╭─ Alıntı metin

‘Kazanımlara dönük saldırılara karşı ortak cepheyle ortak mücadele’

  • 09:01 7 Aralık 2019
  • Güncel
Rengin Azizoğlu
 
DİYARBAKIR - Kadın kazanımlara yönelik saldırılar hakkında konuşan Rosa Kadın Derneği Başkanı Adalet Kaya, “Bir bütün olarak tüm kadınların birlikte ortak büyük bir cepheyle bu saldırılar karşısında ortak bir mücadele yaratması gerekiyor. Bunu başardığımız noktada tüm saldırılar kendiliğinden geri püskürecektir” dedi.

╰─

Görev koşulları =
(a) Kadın kazanımlarına yönelik saldırılarla ilgili haberde aşağıdaki soruları yanıtlayın:
(i) Haber hangi tarihte yayımlanmıştır?
(ii) Adalet Kaya hangi derneğin başkanıdır?
(iii) Haber hangi şehirden bildirilmektedir?
(b) Kadın kazanımlarına yönelik saldırılarla ilgili haberi son cümlesinden sonra sürdürün.
Görevleri yapmak için veriye gerek yoktur.

╭─ Veri bloğu

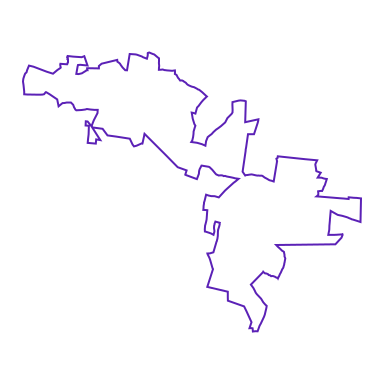 outline of Sudzal, Yucatán, Mexico
{"feature_id": "50627088B33781638054164", "entity_name": "Sudzal", "entity_type": "district", "adm_level": 2, "iso_a3": "MEX", "parent_name": "Mexico", "parent_adm1": "Yucatán", "projection": "orthographic", "projection_center": [-88.879, 20.784], "detail": "fine", "context": "isolated", "style": "outline", "palette": "violet", "viewbox_px": 384, "rotation_deg": 0, "n_neighbors": 0, "source": "geoboundaries", "source_scale": "gbopen_adm2", "svg_char_len": 5916}
<svg xmlns="http://www.w3.org/2000/svg" viewBox="0 0 384 384"><path d="M227.9,300.7L244.1,306.4L246.6,311.5L251.5,322.2L249.5,328.2L251.5,328.1L252.6,328.3L252.9,331.5L255.6,331.2L257.6,331.3L259.6,325.7L260.8,323.6L264.0,316.8L264.8,314.6L266.4,307.8L266.7,305.9L265.2,304.5L263.2,302.2L261.1,298.7L256.9,294.3L255.7,292.7L254.9,290.9L253.4,288.0L250.9,284.6L263.0,272.2L263.2,271.8L263.6,272.3L264.4,272.8L265.1,273.4L266.4,273.5L267.9,274.1L268.2,274.4L268.5,274.9L268.8,275.1L269.9,275.2L271.1,276.2L271.7,276.1L272.0,276.0L273.2,276.1L275.1,276.8L275.6,277.2L277.1,277.9L277.5,277.7L277.8,277.9L278.0,278.3L278.5,277.1L279.0,276.3L279.6,274.9L279.8,274.3L280.8,272.6L281.1,271.9L281.8,270.3L282.2,269.3L283.0,268.2L283.4,267.3L283.7,266.1L284.2,264.5L284.2,264.2L284.3,263.6L284.3,263.3L284.6,262.4L284.8,261.0L285.3,258.4L284.5,256.4L284.5,255.6L284.5,254.8L284.1,252.9L284.0,252.0L283.8,251.8L283.3,251.4L282.3,250.9L279.5,248.2L278.0,246.9L276.2,245.0L335.4,244.3L341.5,237.7L342.6,234.9L342.4,234.2L341.8,234.4L335.9,234.8L332.7,234.9L328.3,234.9L328.6,233.2L329.2,230.2L329.3,229.2L329.4,225.8L329.9,220.4L329.9,219.8L330.7,210.9L337.2,214.6L337.8,214.9L339.2,215.2L341.2,215.6L342.5,215.9L346.6,217.1L348.0,217.6L349.2,218.2L350.6,218.7L351.4,219.1L352.0,219.4L352.7,219.5L356.5,220.7L360.5,222.0L361.0,198.4L356.5,197.9L353.9,197.8L348.7,197.3L348.6,199.0L343.5,198.5L340.6,198.3L319.8,196.6L316.6,196.4L317.1,196.0L318.2,194.8L318.3,194.2L318.3,192.9L318.2,192.5L318.1,191.3L320.6,190.9L322.1,191.0L322.8,189.6L323.2,188.6L323.9,186.6L324.7,185.5L325.1,184.4L325.5,183.0L325.8,182.2L326.8,179.0L324.8,178.7L323.5,178.4L322.1,177.9L321.5,177.7L318.9,177.6L317.7,177.6L320.7,172.7L316.4,171.2L316.3,170.7L316.1,170.3L316.2,169.8L315.3,164.6L315.6,163.5L317.2,160.3L305.2,159.2L298.5,158.5L282.4,156.8L277.8,156.3L277.6,157.9L276.4,158.7L277.1,161.2L276.9,161.6L276.9,162.2L273.7,181.5L272.2,181.0L271.8,180.8L270.0,180.4L269.0,180.0L267.4,179.0L264.6,177.5L262.6,176.0L261.9,175.7L259.8,175.7L258.3,175.5L257.6,175.6L256.7,175.5L255.2,175.2L252.7,174.6L252.1,174.5L251.4,174.4L249.9,174.6L249.1,174.7L248.6,174.8L247.4,175.0L246.2,175.1L245.9,175.1L245.2,175.5L242.6,171.7L244.1,161.4L245.6,151.1L245.7,149.5L246.1,147.5L248.0,134.2L254.0,134.2L256.2,127.5L257.6,123.2L258.2,120.9L258.4,119.3L245.2,122.2L245.8,101.3L244.6,100.8L240.6,100.4L238.7,100.6L232.5,102.1L232.4,104.8L232.6,109.9L232.5,112.5L231.6,113.9L227.4,118.1L225.2,122.4L221.0,126.1L218.2,128.2L216.0,129.7L213.4,132.1L211.6,134.1L209.7,135.5L207.7,137.1L206.1,141.1L205.4,145.7L202.0,144.2L197.1,142.8L191.3,142.0L192.3,140.4L193.1,137.0L193.5,133.9L193.6,131.5L194.8,127.4L195.4,125.7L194.4,124.1L192.7,118.6L192.4,116.7L191.7,112.6L193.2,112.9L195.4,113.6L197.0,107.7L197.5,107.0L198.4,106.2L201.3,102.3L203.3,100.0L206.9,96.5L206.5,96.2L202.3,92.3L199.2,89.8L198.1,89.5L197.1,88.8L194.1,87.2L192.0,86.7L190.7,86.2L188.5,85.2L187.4,84.5L186.5,83.6L185.9,82.8L185.3,82.4L183.8,81.5L183.3,81.0L182.8,80.8L181.9,80.4L181.0,80.5L180.1,80.5L179.0,78.9L178.0,77.8L176.5,74.9L174.9,74.0L175.0,71.6L174.9,70.4L172.2,70.8L168.4,70.5L167.0,70.4L165.7,70.2L164.5,70.1L162.7,69.5L161.1,69.7L158.9,69.8L159.0,67.3L159.2,66.0L158.9,62.9L159.0,61.7L159.0,58.3L158.1,57.7L154.3,54.5L153.5,54.2L152.8,54.0L149.2,52.5L147.8,53.0L147.7,53.7L147.8,54.6L147.6,56.1L146.9,58.7L143.0,57.2L141.9,56.5L136.9,54.7L135.4,54.4L129.7,54.0L127.0,70.3L125.2,70.2L122.5,67.4L120.7,64.9L120.0,63.7L119.0,62.8L117.4,61.7L117.2,59.9L101.6,63.7L98.9,66.0L98.9,68.4L88.0,68.2L87.1,68.3L87.5,70.2L86.5,70.2L85.6,71.1L85.4,71.1L81.9,73.3L79.4,73.9L78.4,74.1L76.3,73.9L77.6,66.5L78.0,65.0L80.3,64.8L87.5,65.5L84.3,56.2L81.7,57.2L77.4,56.9L77.2,56.9L73.0,56.6L67.6,56.0L67.3,56.6L67.2,57.3L67.8,57.4L67.5,59.2L68.0,59.3L68.0,62.3L67.6,62.8L67.5,63.7L67.1,64.3L60.4,63.8L60.2,64.8L60.7,67.6L60.5,67.9L57.4,70.0L53.0,73.7L46.7,71.7L33.5,66.7L29.0,65.6L27.1,70.2L26.5,72.4L25.2,73.5L24.5,75.2L23.4,78.5L23.2,79.7L23.0,81.6L23.5,84.9L24.2,91.5L24.2,94.3L27.2,94.5L39.4,94.7L42.3,94.6L44.1,94.2L45.7,92.2L46.2,92.2L49.7,94.3L57.2,99.4L58.6,106.3L62.5,103.1L64.5,103.0L66.8,102.5L70.9,102.5L73.2,104.8L73.3,105.1L74.2,107.6L74.7,108.2L75.3,109.5L76.3,110.3L81.6,110.0L85.3,109.5L86.9,109.0L90.3,109.5L94.7,109.9L97.7,109.9L97.5,113.1L93.8,120.3L91.9,125.2L91.9,125.7L90.9,125.6L87.6,121.5L85.8,121.3L85.6,125.5L88.9,125.8L88.6,134.4L88.1,138.6L87.7,142.9L95.8,143.6L96.2,139.4L100.3,140.1L92.2,127.4L102.6,128.8L107.5,135.4L116.3,136.6L129.8,138.7L132.6,144.6L134.0,146.4L136.6,145.7L140.6,143.9L141.6,143.4L142.4,143.6L142.6,143.0L143.3,139.6L144.1,136.1L144.3,134.6L144.5,133.8L166.5,155.8L177.7,167.2L186.6,170.4L185.7,173.3L185.3,174.7L186.1,175.1L196.9,179.1L198.9,173.8L199.1,171.1L199.6,169.3L201.5,165.6L201.9,165.6L203.4,165.9L208.8,166.8L209.6,167.2L212.2,169.7L215.7,173.9L216.5,174.6L217.5,174.9L218.6,175.5L221.2,175.3L221.8,175.4L222.6,175.5L223.7,176.1L225.0,175.9L226.8,176.5L230.5,177.2L233.3,177.8L235.1,178.3L238.6,178.8L235.5,181.4L233.6,182.8L227.4,188.4L225.1,190.5L218.8,197.4L214.7,196.2L211.1,196.1L209.4,195.7L208.8,195.6L206.1,194.7L204.6,200.8L204.0,202.6L204.0,203.7L203.6,205.9L203.5,208.3L203.3,209.9L206.6,210.1L207.3,210.2L207.1,212.5L206.9,215.5L206.6,219.4L206.2,221.4L205.5,224.2L205.1,225.5L204.8,229.2L204.9,231.5L205.5,231.6L208.9,232.7L211.1,233.5L213.5,234.8L214.0,233.0L214.3,232.0L214.4,231.3L214.4,230.8L214.0,228.1L214.1,226.2L214.2,225.4L214.5,224.6L214.6,223.6L215.0,222.7L215.4,221.6L219.8,222.8L219.6,223.6L219.7,224.3L219.2,226.4L218.3,229.2L218.0,230.2L218.1,230.6L217.9,231.6L217.9,232.6L217.8,236.0L217.4,238.8L217.0,240.2L216.8,241.2L216.5,241.7L215.9,243.8L215.6,244.8L213.4,252.3L212.9,252.5L211.4,252.9L209.8,253.4L209.1,253.4L208.7,253.4L207.4,253.5L207.7,254.5L209.3,257.6L210.0,259.5L210.6,261.5L212.5,268.1L213.0,269.1L207.3,286.9L227.8,291.7L227.8,297.3L227.9,300.7Z" fill="none" stroke="#5b21b6" stroke-width="2"/></svg>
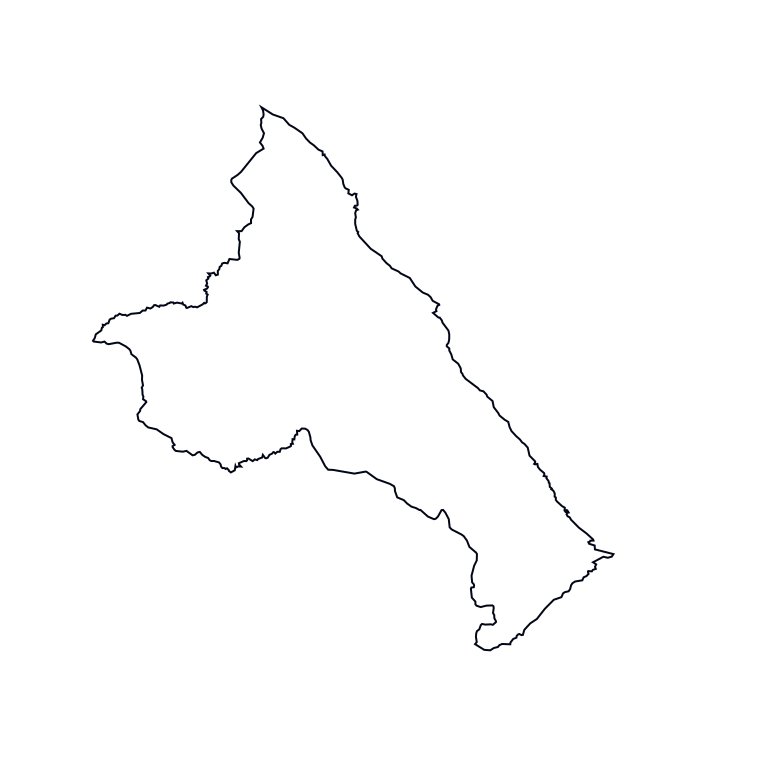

╰─

Görev yanıtları =
(a)
(i) 7 Aralık 2019
(ii) Rosa Kadın Derneği
(iii) Diyarbakır

(b)
Meclis ve Adalet Bakanlığı arasında bir müzakere sonucu ortaya çıkan Adalet Bakanlığı ile Aile Çalışma ve Sosyal Hizmetler Bakanlığı tarafından 10 Ekim 2018’de düzenlenen ‘Nafaka Çalıştayı’nın ardından başlayan “nafakaya sınır getirilmesi” tartışmaları yeni yargı paketinin tartışılmasıyla tekrar gündemde. Bir yandan kadın kazanımlarına yönelik saldırılar sürerken diğer yandan da kadın hareketleri bu saldırıların önüne geçmek için mücadele etmeye devam ediyor. Rosa Kadın Derneği Başkanı Adalet Kaya, bu saldırıları, nafaka hakkının sınırlandırılmak istenmesini ve yeni yargı paketine ilişkin değerlendirmelerde bulundu.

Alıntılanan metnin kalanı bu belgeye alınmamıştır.